▶ _WORK REQUEST_
Since the copy must match the original, write out each record word for word, skipping only the pictures.

▶ _RECORD EXCERPTS_
%%
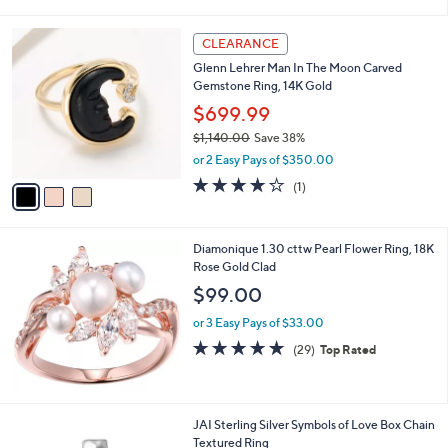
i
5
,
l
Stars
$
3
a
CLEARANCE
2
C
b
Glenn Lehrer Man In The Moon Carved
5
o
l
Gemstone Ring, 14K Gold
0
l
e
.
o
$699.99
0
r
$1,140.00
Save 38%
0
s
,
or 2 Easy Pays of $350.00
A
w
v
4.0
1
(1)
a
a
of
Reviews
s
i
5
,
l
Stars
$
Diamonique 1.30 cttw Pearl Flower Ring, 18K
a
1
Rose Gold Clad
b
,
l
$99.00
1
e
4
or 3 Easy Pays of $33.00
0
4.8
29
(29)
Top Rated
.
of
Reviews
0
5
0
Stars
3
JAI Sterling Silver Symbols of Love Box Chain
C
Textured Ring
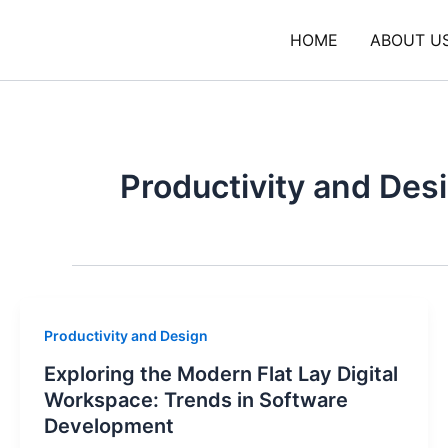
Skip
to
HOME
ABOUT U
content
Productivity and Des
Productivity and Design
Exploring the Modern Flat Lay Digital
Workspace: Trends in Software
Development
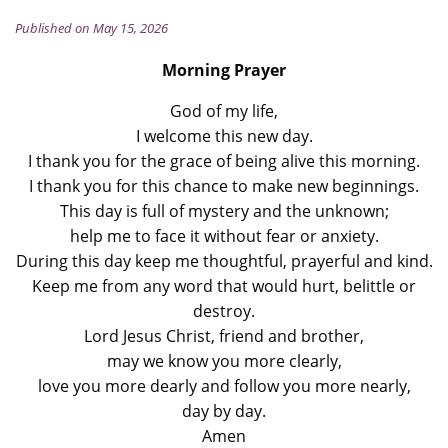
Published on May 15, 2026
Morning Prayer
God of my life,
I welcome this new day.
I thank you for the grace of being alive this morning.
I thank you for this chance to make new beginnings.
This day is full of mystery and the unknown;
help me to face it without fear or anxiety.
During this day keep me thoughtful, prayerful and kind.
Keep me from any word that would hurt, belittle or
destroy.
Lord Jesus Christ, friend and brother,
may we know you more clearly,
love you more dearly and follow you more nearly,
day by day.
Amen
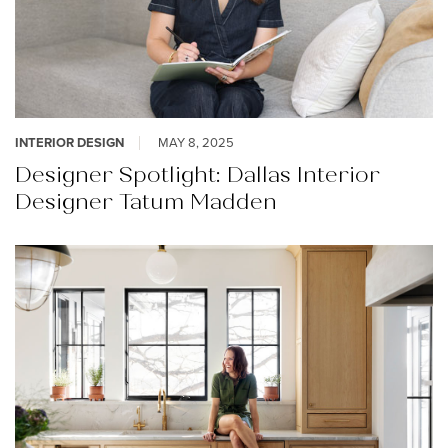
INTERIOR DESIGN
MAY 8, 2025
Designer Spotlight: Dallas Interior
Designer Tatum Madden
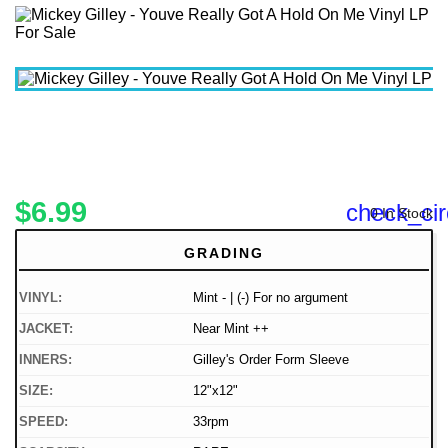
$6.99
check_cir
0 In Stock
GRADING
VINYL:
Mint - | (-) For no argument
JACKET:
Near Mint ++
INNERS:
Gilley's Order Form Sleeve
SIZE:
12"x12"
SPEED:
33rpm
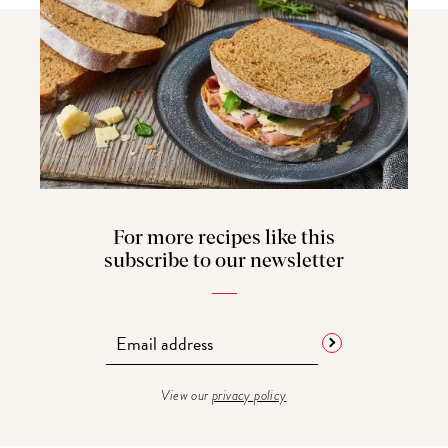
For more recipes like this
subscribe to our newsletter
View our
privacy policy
%%
▶ _FINAL ANSWER_
i
5
,
l
Stars
$
3
a
CLEARANCE
2
C
b
Glenn Lehrer Man In The Moon Carved
5
o
l
Gemstone Ring, 14K Gold
0
l
e
.
o
$699.99
0
r
$1,140.00
Save 38%
0
s
,
or 2 Easy Pays of $350.00
A
w
v
4.0
1
(1)
a
a
of
Reviews
s
i
5
,
l
Stars
$
Diamonique 1.30 cttw Pearl Flower Ring, 18K
a
1
Rose Gold Clad
b
,
l
$99.00
1
e
4
or 3 Easy Pays of $33.00
0
4.8
29
(29)
Top Rated
.
of
Reviews
0
5
0
Stars
3
JAI Sterling Silver Symbols of Love Box Chain
C
Textured Ring
Skip
to
HOME
ABOUT U
content
Productivity and Des
Productivity and Design
Exploring the Modern Flat Lay Digital
Workspace: Trends in Software
Development
Published on May 15, 2026
Morning Prayer
God of my life,
I welcome this new day.
I thank you for the grace of being alive this morning.
I thank you for this chance to make new beginnings.
This day is full of mystery and the unknown;
help me to face it without fear or anxiety.
During this day keep me thoughtful, prayerful and kind.
Keep me from any word that would hurt, belittle or
destroy.
Lord Jesus Christ, friend and brother,
may we know you more clearly,
love you more dearly and follow you more nearly,
day by day.
Amen
INTERIOR DESIGN
MAY 8, 2025
Designer Spotlight: Dallas Interior
Designer Tatum Madden
$6.99
check_cir
0 In Stock
GRADING
VINYL:
Mint - | (-) For no argument
JACKET:
Near Mint ++
INNERS:
Gilley's Order Form Sleeve
SIZE:
12"x12"
SPEED:
33rpm
For more recipes like this
subscribe to our newsletter
View our
privacy policy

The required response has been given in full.